■ Dataset extract:
-=-=-=-=-

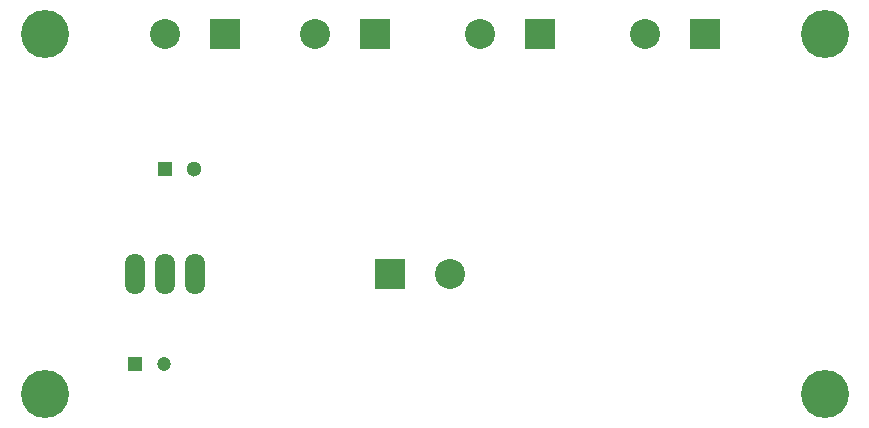
<source format=gbr>
G04 #@! TF.FileFunction,Copper,L1,Top,Signal*
%FSLAX46Y46*%
G04 Gerber Fmt 4.6, Leading zero omitted, Abs format (unit mm)*
G04 Created by KiCad (PCBNEW 4.0.6+dfsg1-1) date Wed Nov  1 12:52:48 2017*
%MOMM*%
%LPD*%
G01*
G04 APERTURE LIST*
%ADD10C,0.050000*%
%ADD11R,1.200000X1.200000*%
%ADD12C,1.200000*%
%ADD13R,1.300000X1.300000*%
%ADD14C,1.300000*%
%ADD15R,2.540000X2.540000*%
%ADD16C,2.540000*%
%ADD17O,1.699260X3.500120*%
%ADD18C,4.064000*%
G04 APERTURE END LIST*
D10*
D11*
X125730000Y-118110000D03*
D12*
X128230000Y-118110000D03*
D13*
X128270000Y-101600000D03*
D14*
X130770000Y-101600000D03*
D15*
X147320000Y-110490000D03*
D16*
X152400000Y-110490000D03*
D15*
X146050000Y-90170000D03*
D16*
X140970000Y-90170000D03*
D15*
X133350000Y-90170000D03*
D16*
X128270000Y-90170000D03*
D15*
X173990000Y-90170000D03*
D16*
X168910000Y-90170000D03*
D15*
X160020000Y-90170000D03*
D16*
X154940000Y-90170000D03*
D17*
X128270000Y-110490000D03*
X130810000Y-110490000D03*
X125730000Y-110490000D03*
D18*
X184150000Y-90170000D03*
X118110000Y-90170000D03*
X118110000Y-120650000D03*
X184150000Y-120650000D03*
M02*

</source>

-=-=-=-=-

■ Task instructions: Where a line above contains the string "APERTURE", copy that line.

■ Response box:
G04 APERTURE LIST*
G04 APERTURE END LIST*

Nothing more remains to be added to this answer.